Bonne nouvelle pour Aurélie et Thomas. Si leur motivation suit le plan, ils atteindront leur objectif en janvier 2030.

PHOTO ANDRÉ PICHETTE, ARCHIVES LA PRESSE

Pierre-Raphaël Comeau, conseiller expert en gestion de patrimoine pour la gestion privée de la Banque Laurentienne

« Mathématiquement, le plan devrait fonctionner, estime Pierre-Raphaël Comeau. Évidemment, plus le projet est loin, plus on est longtemps à la retraite, plus les variables sont importantes. Mais selon les variables d’aujourd’hui, ça fonctionne. »

« J’ai même testé les limites du plan en baissant leurs rendements à 3,88 % plutôt que les 4 % qu’ils ont suggérés, poursuit le planificateur. Et le couple peut vivre jusqu’à 100 ans. Il leur reste même 500 $ par mois net après impôts et après inflation de plus que leur coût de vie. Je n’ai pas inclus les bonis dans le calcul ni la vente de la propriété. »

Et si le couple devance ses plans, en 2029 ? Ça fonctionne aussi, estime le conseiller expert en gestion de patrimoine. « Mais le surplus tombe à environ 250 $ par mois », souligne-t-il.

Afin d’optimiser le décaissement de ses actifs le temps venu, le couple devrait prévoir l’aide d’un planificateur financier, conseille Pierre-Raphaël Comeau.

SV et RRQ

S’ils sont toujours des résidents canadiens, Aurélie et Thomas auront droit à leur pleine pension de la Sécurité de la vieillesse (SV) à 65 ans et à des versements plus élevés s’ils attendent jusqu’à 70 ans. Par contre, s’ils décident de devenir non-résidents canadiens, ils auront droit à un certain pourcentage en fonction des années de résidence au Canada après l’âge de 18 ans.

Pour ce qui est de la rente du Régime de rentes du Québec (RRQ), elle est établie en fonction de l’âge et des cotisations que le travailleur a faites au Régime. « Ils vont avoir un pourcentage en fonction de leur contribution jusqu’à 41 et 45 ans », indique Pierre-Raphaël Comeau.

Devenir non-résident

En déménageant à l’étranger, Aurélie et Thomas pourraient être tentés de faire une demande pour devenir non-résidents du Canada et cesser de payer de l’impôt ou presque. Or, il faut en général ne plus avoir de liens de résidence au Canada. S’ils gardent le condo, ils seront plutôt considérés comme résidents de fait et devront payer de l’impôt, sauf certaines exceptions.
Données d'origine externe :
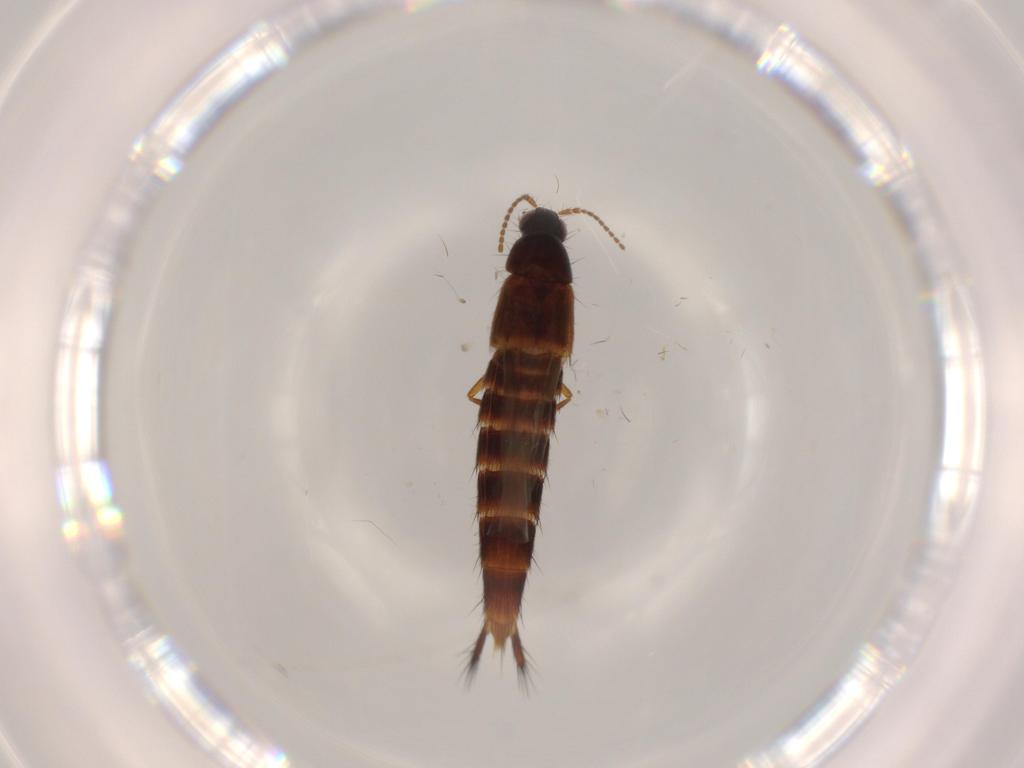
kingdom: Animalia
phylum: Arthropoda
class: Insecta
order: Coleoptera
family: Staphylinidae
« Il y a des règles complexes à vérifier qui varient selon les pays, avertit Pierre-Raphaël Comeau. Il y a des spécialistes de l’expatriation qu’il faut consulter avant de quitter le Canada. »

« La réflexion doit se faire au moins deux ans avant de passer à l’acte, insiste-t-il. On suggère d’aller passer six mois à l’étranger, dans le pays où l’on souhaite vivre, avant de faire le saut pour de bon et renoncer à sa citoyenneté canadienne. Car certains pays chauds sont agréables en vacances deux semaines, mais peut-être moins quand on y vit toute l’année avec des restrictions en électricité. »

Si Aurélie et Thomas répondent aux exigences de l’expatriation, ils devront souscrire à des assurances médicales dans le pays choisi. S’ils restent citoyens canadiens, ils pourront acheter une assurance maladie prolongée pour l’étranger ici.

À titre d’exemple, un couple non adepte de sport extrême et en bonne santé devra débourser 3600 $ pour une assurance maladie d’un an avec assurance-vie, quel que soit le pays sur la planète. Sans assurance-vie, le montant baisse à 3300 $. À noter que l’assurance couvre les soins d’urgence et non les visites de routine chez le gynécologue ou le dentiste.

* Bien que le cas mis en lumière dans cette rubrique soit réel, les prénoms utilisés sont fictifs.